Directions => Recast the listing below as a Markdown table with the columns Row and Line, starting at the beginning of the listing and ending at the line containing "picture [153, 1033, 241, 1121]", both included. Skip blank lines and leave out any pictures.

#####

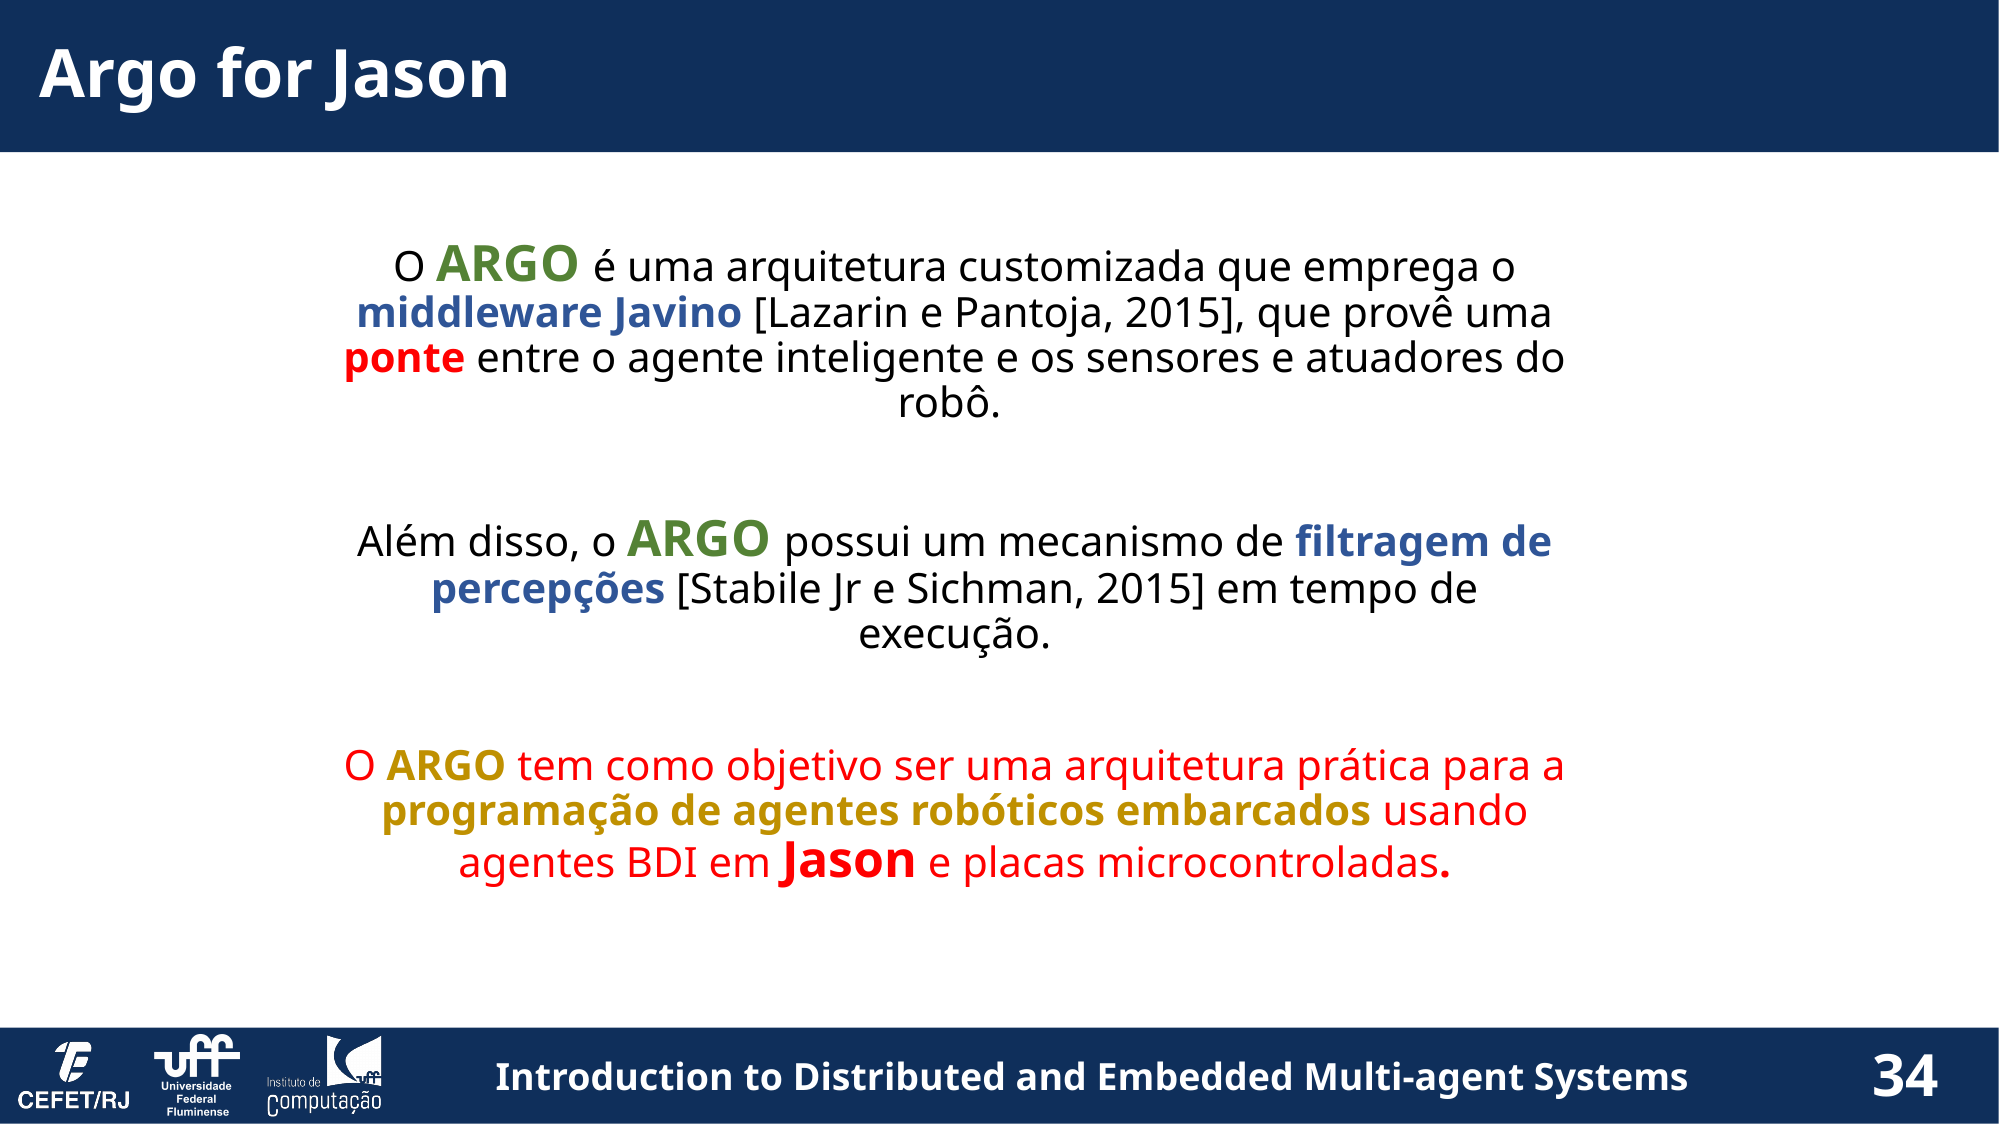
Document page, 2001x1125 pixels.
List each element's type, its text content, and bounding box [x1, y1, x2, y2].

picture [153, 1033, 241, 1121]
text_box O ARGO é uma arquitetura customizada que emprega o middleware Javino [Lazarin e Pantoja, 2015], que provê uma ponte entre o agente inteligente e os sensores e atuadores do robô. Além disso, o ARGO possui um mecanismo de filtragem de percepções [Stabile Jr e Sichman, 2015] em tempo de execução. O ARGO tem como objetivo ser uma arquitetura prática para a programação de agentes robóticos embarcados usando agentes BDI em Jason e placas microcontroladas. [319, 230, 1591, 1004]
picture [265, 1033, 383, 1117]
picture [18, 1021, 129, 1125]
text_box Argo for Jason [25, 23, 1999, 119]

#####

Reply to the exercise =>
| Row | Line |
|---|---|
| 1 | Document page, 2001x1125 pixels. |
| 2 | List each element's type, its text content, and bounding box [x1, y1, x2, y2]. |
| 3 | picture [153, 1033, 241, 1121] |